Who controls the present controls the past. Who controls the past controls the future.”

The famous line, from George Orwell’s 1984, could equally apply to the study of Middle Eastern history — and much other history — in academia today. Ideologically motivated professors have sought to impose a version of events on 1948, the year in which Israel was founded (and 1984 was mostly written), that doesn’t square with the facts. And they have done so with the purpose of trying to take control of the future by shaping a public understanding of Israel as a product of neocolonialist, American imperialism.

As I detail in my book Israel’s Moment, nothing could be further from the truth. If we are serious about challenging the current anti-Israel narrative on college campuses, and in think tanks, newspaper editorial pages, and other agenda-setting institutions, we need to recall the modern, secular nature of the founding Zionist generation and correct the record.


What is the real truth of Israel’s founding, particularly when it comes to the foreign actors who supported it?

Fundamentally, it is this: The Jewish state was the project of the anti-fascist, antiracist, anti-colonialist, anti-imperialist Left, including the Soviet Union. Decision-makers in the American and British foreign-policy establishment were almost overwhelmingly hostile to Israel’s creation, with the important but qualified exception of President Harry Truman and second-rank advisers such as Clark Clifford. Had it been up to the British Foreign Office or the U.S. State and Defense Departments and the CIA — the usual malefactors of Western imperialism — the Jewish state would have been stillborn.

..............................

# [WRITTEN INSTRUCTION 1]
In the records, rewrite the lines from the one holding "Is point (436, 632) behind point (195, 316)?" through the end of the records, inclusive, putting "specific element" in place of "particular element" and changing nothing else.

..............................

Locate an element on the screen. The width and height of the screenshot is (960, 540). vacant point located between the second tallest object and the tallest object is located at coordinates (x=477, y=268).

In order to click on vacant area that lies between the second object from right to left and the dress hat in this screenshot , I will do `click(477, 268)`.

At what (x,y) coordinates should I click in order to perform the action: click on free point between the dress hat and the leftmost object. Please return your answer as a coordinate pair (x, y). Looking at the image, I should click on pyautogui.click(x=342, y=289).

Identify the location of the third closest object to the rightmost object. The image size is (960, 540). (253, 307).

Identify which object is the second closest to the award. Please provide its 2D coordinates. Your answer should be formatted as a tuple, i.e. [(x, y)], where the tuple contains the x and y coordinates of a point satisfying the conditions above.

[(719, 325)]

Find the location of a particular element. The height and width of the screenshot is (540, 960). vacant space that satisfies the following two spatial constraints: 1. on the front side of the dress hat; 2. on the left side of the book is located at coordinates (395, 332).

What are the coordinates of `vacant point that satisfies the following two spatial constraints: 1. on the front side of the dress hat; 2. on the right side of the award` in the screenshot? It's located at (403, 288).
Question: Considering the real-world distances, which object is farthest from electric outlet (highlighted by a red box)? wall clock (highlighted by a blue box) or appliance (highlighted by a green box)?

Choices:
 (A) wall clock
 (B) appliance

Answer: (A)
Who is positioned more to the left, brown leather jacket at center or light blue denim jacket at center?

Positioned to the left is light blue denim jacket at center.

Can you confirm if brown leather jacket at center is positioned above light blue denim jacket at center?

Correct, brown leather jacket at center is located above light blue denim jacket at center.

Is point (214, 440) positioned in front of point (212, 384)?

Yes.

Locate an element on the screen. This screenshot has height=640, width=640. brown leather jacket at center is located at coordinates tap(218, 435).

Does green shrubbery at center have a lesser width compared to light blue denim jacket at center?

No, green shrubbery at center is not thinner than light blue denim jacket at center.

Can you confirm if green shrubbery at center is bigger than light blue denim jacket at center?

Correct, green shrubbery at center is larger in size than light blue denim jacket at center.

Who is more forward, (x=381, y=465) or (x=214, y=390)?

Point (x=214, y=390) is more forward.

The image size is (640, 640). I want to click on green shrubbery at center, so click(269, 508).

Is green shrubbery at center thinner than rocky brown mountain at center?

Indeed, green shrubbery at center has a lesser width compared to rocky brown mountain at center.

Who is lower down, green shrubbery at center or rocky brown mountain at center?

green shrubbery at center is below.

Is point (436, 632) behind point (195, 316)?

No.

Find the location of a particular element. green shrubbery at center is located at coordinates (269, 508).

..............................

# [WRITTEN INSTRUCTION 2]
Reproduce the text on Israel's founding between "The famous line, from" and "correct the record.", inclusive, word for word.

# [RESULT 1]
Is point (436, 632) behind point (195, 316)?

No.

Find the location of a specific element. green shrubbery at center is located at coordinates (269, 508).

# [RESULT 2]
The famous line, from George Orwell’s 1984, could equally apply to the study of Middle Eastern history — and much other history — in academia today. Ideologically motivated professors have sought to impose a version of events on 1948, the year in which Israel was founded (and 1984 was mostly written), that doesn’t square with the facts. And they have done so with the purpose of trying to take control of the future by shaping a public understanding of Israel as a product of neocolonialist, American imperialism.

As I detail in my book Israel’s Moment, nothing could be further from the truth. If we are serious about challenging the current anti-Israel narrative on college campuses, and in think tanks, newspaper editorial pages, and other agenda-setting institutions, we need to recall the modern, secular nature of the founding Zionist generation and correct the record.